> For the complete documentation index, see [llms.txt](https://docs.pretoke.xyz/llms.txt). Markdown versions of documentation pages are available by appending `.md` to page URLs; this page is available as [Markdown](https://docs.pretoke.xyz/how-it-works/settlement-explained.md).

# How Trades Settle On-Chain

Your positions aren't just numbers in a database — every trade is eventually backed by a real position recorded on the TON blockchain, secured by the platform's smart contracts. This page explains how that happens without slowing you down.

## Why "off-chain first, on-chain after"

Blockchain transactions take time to confirm — from a few seconds up to a couple of minutes depending on network conditions. If the app made you wait for a confirmation on every single trade, it would feel slow and clunky. Instead:

1. Your trade fills **instantly** in the order book / AMM, and your balance and positions update **immediately** so the app always feels responsive.
2. In the background, the platform queues the equivalent **on-chain operation** and submits it to the TON blockchain shortly after.
3. Once confirmed on-chain, your trade's settlement status flips to "confirmed" and a transaction hash becomes available for you to verify independently on a TON block explorer.

You never have to wait for step 3 to keep trading — but the guarantee is there if you want to check it.

* **Stored data**:
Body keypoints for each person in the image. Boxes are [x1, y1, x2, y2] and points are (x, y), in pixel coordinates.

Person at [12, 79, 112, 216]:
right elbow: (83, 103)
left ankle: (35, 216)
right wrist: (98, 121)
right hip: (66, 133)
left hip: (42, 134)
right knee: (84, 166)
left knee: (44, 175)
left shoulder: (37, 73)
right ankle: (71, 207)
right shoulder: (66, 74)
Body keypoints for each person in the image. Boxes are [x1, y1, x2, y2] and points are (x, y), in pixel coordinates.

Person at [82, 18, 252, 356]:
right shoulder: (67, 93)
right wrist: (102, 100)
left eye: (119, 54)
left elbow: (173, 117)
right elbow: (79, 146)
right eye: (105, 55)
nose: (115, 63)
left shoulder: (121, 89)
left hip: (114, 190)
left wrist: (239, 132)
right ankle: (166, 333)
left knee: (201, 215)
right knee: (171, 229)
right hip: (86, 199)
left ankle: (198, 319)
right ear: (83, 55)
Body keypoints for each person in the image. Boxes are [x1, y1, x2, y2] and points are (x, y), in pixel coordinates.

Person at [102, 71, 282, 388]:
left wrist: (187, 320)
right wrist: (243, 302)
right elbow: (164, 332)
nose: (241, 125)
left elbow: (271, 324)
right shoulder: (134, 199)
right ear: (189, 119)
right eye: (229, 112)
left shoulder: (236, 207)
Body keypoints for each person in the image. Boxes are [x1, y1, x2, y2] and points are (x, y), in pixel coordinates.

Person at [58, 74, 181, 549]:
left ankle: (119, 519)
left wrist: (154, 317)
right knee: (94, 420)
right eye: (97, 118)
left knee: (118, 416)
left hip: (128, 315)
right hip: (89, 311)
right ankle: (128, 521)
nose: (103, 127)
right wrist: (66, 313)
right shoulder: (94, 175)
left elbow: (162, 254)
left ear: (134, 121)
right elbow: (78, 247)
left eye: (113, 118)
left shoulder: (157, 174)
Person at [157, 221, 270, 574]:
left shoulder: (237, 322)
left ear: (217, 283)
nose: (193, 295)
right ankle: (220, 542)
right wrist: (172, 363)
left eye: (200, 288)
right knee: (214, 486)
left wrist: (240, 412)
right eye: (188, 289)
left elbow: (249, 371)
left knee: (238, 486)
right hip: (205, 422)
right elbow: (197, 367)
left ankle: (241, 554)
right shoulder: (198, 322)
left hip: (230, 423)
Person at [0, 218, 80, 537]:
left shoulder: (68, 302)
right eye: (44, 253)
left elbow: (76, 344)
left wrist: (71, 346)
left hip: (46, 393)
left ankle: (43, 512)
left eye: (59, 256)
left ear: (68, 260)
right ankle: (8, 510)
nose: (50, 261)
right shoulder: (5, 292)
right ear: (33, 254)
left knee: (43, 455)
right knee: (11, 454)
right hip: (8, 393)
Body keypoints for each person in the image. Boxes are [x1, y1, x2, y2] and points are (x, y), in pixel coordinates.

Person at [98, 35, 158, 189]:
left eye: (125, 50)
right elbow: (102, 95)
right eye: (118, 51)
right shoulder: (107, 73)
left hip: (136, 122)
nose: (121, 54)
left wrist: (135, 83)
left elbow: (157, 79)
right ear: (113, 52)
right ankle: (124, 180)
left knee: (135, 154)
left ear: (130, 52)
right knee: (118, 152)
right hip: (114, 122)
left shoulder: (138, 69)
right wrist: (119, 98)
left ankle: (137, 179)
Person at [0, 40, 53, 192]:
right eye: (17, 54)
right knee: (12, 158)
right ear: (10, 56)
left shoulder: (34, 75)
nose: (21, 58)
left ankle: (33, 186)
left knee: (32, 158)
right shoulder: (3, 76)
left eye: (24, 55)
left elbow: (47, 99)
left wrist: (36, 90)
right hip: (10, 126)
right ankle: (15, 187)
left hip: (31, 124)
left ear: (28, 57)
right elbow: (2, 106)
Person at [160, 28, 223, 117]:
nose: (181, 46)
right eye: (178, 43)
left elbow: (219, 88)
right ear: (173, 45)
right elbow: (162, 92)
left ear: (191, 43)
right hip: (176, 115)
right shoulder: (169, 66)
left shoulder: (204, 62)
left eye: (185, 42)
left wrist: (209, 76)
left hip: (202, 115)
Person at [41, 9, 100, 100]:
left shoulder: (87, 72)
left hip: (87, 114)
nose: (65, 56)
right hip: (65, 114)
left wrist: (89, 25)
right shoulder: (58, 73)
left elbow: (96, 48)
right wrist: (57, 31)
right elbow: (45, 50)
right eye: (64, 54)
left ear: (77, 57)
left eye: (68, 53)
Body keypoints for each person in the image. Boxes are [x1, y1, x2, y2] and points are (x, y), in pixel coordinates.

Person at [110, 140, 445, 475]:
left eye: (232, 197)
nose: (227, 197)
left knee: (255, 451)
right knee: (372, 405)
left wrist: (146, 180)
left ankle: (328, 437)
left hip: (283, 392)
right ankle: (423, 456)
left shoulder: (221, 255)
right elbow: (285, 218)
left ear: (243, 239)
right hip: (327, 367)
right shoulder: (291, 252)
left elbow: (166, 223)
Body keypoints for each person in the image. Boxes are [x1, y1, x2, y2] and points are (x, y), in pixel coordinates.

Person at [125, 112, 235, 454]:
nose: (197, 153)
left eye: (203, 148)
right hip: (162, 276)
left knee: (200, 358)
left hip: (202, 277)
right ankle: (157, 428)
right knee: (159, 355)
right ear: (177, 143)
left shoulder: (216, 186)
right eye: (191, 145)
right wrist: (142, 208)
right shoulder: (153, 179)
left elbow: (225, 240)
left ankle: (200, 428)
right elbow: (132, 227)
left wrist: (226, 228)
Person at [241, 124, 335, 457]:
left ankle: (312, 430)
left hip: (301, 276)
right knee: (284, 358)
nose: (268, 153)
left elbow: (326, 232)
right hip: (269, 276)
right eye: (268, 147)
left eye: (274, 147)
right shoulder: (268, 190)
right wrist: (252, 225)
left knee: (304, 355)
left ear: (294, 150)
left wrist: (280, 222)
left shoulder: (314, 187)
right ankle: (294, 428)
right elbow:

* **Requirement 1**: Using the text on trade settlement, decide whether each statement agrees with it: (a) confirming a blockchain transaction can take up to a couple of minutes; (b) a user must wait for on-chain confirmation before making another trade; (c) once a trade is confirmed on-chain, a transaction hash becomes available for independent verification. Answer yes or no for each, and quote the deciding words.
* **Requirement 2**: Reproduce word for word everything in the text on trade settlement from "1. Your trade" down to "to check it.".
* **Requirement 3**: From the text on trade settlement, list what each numbered step says happens, one line per step.

* **Written answer 1**:
(a) Yes: "from a few seconds up to a couple of minutes depending on network conditions"
(b) No: "You never have to wait for step 3 to keep trading"
(c) Yes: "a transaction hash becomes available for you to verify independently on a TON block explorer"

* **Written answer 2**:
1. Your trade fills **instantly** in the order book / AMM, and your balance and positions update **immediately** so the app always feels responsive.
2. In the background, the platform queues the equivalent **on-chain operation** and submits it to the TON blockchain shortly after.
3. Once confirmed on-chain, your trade's settlement status flips to "confirmed" and a transaction hash becomes available for you to verify independently on a TON block explorer.

You never have to wait for step 3 to keep trading — but the guarantee is there if you want to check it.

* **Written answer 3**:
1. The trade fills instantly in the order book / AMM, and the balance and positions update immediately.
2. In the background, the platform queues the equivalent on-chain operation and submits it to the TON blockchain shortly after.
3. Once the trade is confirmed on-chain, its settlement status flips to "confirmed," and a transaction hash becomes available for independent verification on a TON block explorer.